From the material below, pull each line containing the string "April".

* Source records:
::::

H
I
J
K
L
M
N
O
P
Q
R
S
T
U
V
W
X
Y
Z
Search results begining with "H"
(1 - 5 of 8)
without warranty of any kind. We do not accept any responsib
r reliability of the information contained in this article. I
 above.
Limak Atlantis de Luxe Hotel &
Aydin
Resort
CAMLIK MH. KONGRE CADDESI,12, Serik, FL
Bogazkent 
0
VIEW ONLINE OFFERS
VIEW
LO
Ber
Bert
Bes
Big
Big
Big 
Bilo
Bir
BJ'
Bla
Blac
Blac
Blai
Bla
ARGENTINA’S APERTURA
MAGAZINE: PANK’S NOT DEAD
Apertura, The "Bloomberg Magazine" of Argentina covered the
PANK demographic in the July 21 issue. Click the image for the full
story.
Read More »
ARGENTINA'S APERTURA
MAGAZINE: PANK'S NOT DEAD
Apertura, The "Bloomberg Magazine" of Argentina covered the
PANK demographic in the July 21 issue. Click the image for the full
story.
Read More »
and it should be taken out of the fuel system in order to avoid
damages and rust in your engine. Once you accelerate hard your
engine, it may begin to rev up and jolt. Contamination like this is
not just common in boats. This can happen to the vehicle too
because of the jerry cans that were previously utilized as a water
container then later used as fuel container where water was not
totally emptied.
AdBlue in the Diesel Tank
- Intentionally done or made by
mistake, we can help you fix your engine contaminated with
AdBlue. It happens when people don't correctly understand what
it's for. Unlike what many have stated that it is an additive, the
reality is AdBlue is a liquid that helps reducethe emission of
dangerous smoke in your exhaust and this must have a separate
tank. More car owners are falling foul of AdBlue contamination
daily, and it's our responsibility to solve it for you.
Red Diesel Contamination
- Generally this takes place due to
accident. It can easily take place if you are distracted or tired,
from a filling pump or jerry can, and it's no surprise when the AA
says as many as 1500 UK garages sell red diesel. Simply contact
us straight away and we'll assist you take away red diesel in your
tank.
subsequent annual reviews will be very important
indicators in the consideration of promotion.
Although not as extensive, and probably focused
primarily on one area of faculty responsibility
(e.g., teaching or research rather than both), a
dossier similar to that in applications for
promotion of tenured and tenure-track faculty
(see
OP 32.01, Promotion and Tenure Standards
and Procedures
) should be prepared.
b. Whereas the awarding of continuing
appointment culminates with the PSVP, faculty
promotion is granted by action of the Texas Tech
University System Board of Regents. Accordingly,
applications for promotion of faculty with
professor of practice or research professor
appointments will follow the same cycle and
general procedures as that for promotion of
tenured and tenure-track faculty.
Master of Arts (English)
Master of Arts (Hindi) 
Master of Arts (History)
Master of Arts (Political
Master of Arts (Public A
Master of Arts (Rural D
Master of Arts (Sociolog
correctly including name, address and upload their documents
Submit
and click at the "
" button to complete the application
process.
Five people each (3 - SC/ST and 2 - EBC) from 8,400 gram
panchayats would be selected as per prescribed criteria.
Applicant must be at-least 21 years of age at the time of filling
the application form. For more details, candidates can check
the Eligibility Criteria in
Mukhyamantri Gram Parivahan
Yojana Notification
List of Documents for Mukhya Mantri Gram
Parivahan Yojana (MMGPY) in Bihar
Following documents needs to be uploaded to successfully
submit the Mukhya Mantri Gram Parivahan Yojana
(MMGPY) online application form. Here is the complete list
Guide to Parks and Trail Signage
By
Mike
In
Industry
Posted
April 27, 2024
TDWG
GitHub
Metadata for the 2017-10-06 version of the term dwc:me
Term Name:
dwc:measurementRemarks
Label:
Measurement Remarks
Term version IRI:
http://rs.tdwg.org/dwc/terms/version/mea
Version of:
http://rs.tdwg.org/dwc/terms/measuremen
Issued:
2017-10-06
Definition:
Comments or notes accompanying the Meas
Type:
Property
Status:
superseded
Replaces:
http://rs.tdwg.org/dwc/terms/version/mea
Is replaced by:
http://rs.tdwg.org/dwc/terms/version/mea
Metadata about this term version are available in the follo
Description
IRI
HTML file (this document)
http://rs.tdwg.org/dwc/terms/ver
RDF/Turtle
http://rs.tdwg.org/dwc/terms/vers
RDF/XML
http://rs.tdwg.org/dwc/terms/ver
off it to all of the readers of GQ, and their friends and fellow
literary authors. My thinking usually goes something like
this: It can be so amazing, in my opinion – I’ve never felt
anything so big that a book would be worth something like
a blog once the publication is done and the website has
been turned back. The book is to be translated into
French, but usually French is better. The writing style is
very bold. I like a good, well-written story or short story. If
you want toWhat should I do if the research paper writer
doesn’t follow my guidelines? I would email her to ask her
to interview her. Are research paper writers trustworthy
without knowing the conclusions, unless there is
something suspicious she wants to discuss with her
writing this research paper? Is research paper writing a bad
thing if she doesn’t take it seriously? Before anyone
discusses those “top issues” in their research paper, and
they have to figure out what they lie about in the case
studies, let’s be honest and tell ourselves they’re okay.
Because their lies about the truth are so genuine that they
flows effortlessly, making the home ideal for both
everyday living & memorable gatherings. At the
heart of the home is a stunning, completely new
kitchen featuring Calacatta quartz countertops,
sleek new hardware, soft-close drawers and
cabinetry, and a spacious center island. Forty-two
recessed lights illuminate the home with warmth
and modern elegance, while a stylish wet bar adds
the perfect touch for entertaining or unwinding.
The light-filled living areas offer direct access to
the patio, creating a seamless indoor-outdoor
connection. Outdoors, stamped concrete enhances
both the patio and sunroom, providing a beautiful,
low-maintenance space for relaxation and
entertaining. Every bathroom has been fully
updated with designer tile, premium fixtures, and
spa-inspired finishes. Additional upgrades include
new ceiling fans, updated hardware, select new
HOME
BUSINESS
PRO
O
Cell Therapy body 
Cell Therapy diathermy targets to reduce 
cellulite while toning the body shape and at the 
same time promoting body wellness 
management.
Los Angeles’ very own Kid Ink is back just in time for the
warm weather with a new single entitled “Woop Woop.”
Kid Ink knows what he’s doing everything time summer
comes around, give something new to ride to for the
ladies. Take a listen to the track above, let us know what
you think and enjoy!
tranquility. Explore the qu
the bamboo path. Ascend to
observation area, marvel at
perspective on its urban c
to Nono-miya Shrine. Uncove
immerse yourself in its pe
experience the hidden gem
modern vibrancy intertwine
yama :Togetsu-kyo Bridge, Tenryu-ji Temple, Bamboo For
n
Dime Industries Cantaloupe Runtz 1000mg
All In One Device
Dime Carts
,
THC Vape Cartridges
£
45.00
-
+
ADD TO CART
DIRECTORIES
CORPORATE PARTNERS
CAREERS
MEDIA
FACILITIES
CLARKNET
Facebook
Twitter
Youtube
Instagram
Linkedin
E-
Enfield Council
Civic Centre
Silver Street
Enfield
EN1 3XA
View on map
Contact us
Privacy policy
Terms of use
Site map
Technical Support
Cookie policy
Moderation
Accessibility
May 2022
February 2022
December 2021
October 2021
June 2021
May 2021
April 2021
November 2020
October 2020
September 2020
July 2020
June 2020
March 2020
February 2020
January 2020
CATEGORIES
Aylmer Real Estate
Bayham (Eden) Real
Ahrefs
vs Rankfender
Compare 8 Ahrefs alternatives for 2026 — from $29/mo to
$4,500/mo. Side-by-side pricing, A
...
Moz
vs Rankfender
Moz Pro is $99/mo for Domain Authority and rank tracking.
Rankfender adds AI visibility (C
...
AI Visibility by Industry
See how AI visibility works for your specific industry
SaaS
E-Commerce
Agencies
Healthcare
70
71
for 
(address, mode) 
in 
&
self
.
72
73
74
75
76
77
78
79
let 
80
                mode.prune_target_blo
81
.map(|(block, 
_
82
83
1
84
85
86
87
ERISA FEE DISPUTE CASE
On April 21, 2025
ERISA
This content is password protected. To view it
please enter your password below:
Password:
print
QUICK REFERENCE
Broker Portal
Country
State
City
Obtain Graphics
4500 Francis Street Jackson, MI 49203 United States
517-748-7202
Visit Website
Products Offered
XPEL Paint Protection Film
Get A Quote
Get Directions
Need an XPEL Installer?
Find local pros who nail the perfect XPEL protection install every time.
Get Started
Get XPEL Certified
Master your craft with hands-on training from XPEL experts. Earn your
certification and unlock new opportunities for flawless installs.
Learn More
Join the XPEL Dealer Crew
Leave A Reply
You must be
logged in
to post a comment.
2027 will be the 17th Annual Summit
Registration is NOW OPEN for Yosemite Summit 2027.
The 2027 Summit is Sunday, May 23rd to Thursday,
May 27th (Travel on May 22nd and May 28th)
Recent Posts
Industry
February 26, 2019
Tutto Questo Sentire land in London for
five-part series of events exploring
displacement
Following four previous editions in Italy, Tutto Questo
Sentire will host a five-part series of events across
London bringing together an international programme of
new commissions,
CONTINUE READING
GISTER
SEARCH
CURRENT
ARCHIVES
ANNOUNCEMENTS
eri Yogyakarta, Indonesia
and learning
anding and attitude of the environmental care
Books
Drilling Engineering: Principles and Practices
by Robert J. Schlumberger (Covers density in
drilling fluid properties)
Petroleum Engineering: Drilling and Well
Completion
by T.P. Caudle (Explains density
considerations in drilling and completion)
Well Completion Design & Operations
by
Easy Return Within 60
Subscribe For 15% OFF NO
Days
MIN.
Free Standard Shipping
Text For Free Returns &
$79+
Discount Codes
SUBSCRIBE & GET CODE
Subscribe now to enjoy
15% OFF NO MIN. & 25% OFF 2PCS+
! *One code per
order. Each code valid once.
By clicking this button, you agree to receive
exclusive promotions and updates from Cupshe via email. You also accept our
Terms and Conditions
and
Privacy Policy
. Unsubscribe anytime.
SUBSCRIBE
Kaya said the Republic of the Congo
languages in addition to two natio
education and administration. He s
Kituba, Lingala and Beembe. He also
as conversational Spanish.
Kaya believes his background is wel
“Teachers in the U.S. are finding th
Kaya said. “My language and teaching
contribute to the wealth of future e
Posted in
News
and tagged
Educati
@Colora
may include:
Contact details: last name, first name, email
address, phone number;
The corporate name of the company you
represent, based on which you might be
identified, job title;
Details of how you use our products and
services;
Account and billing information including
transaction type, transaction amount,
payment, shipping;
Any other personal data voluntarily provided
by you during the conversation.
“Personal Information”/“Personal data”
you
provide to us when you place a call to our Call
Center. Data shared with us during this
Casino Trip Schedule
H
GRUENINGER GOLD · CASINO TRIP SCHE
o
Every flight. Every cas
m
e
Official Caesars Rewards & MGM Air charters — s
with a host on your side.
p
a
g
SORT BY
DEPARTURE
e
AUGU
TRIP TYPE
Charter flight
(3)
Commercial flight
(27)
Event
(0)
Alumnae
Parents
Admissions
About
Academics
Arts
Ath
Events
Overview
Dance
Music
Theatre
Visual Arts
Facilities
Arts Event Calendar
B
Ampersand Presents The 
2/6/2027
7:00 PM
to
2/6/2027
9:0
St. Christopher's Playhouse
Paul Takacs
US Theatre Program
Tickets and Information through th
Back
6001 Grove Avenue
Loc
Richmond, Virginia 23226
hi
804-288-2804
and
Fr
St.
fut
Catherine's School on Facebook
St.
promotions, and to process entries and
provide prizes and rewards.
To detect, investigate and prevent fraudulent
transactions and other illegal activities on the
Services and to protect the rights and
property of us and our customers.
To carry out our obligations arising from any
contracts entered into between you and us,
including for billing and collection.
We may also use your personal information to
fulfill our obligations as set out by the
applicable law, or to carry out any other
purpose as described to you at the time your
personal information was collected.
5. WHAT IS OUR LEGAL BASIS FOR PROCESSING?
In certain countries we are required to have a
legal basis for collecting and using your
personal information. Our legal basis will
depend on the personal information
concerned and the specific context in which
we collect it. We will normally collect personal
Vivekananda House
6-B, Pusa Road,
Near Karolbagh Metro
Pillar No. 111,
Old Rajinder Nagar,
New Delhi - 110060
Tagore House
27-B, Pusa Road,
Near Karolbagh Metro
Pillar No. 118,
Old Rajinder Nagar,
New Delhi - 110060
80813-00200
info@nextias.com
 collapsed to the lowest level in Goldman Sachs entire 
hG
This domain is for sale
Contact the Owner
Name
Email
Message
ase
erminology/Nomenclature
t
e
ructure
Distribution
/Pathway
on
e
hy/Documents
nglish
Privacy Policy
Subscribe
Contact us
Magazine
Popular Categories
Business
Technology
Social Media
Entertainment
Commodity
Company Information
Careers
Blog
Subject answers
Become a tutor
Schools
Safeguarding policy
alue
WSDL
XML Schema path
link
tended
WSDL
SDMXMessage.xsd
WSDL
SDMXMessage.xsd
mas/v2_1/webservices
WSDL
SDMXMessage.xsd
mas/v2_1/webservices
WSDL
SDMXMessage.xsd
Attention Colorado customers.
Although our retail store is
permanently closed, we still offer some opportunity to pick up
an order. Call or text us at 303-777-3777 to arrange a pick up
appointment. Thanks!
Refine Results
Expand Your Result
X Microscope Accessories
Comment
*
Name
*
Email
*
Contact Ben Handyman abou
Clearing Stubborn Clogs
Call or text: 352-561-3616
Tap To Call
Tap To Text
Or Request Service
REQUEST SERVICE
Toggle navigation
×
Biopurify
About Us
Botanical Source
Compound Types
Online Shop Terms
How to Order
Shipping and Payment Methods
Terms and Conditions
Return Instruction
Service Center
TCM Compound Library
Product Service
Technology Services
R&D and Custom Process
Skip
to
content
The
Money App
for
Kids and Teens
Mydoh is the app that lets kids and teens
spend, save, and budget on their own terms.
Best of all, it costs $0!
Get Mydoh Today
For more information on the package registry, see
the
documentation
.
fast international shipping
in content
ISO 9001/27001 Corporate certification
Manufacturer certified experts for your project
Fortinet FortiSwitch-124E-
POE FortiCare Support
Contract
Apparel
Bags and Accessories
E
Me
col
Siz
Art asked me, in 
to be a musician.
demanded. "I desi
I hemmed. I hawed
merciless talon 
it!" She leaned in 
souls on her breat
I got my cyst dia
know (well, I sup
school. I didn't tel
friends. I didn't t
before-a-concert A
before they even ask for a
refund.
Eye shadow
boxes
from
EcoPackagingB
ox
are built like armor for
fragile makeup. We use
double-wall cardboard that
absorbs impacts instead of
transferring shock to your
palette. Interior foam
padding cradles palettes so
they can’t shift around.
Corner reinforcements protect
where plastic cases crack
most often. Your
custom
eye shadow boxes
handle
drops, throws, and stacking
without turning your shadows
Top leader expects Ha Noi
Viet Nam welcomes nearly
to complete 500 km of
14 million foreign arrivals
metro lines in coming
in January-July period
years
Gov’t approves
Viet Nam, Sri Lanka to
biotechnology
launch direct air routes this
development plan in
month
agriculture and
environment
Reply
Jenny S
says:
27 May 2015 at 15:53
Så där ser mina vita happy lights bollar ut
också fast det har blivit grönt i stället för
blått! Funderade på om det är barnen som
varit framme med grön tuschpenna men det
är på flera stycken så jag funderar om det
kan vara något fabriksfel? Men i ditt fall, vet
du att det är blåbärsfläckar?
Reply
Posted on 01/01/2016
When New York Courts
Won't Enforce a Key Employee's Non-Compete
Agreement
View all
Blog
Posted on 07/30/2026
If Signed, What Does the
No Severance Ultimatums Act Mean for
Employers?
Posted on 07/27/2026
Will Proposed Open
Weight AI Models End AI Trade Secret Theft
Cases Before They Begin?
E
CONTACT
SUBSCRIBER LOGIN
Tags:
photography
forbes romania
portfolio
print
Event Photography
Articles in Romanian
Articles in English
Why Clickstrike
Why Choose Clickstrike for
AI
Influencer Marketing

::::

* Solution for this task:
April 27, 2024
April 2021
On April 21, 2025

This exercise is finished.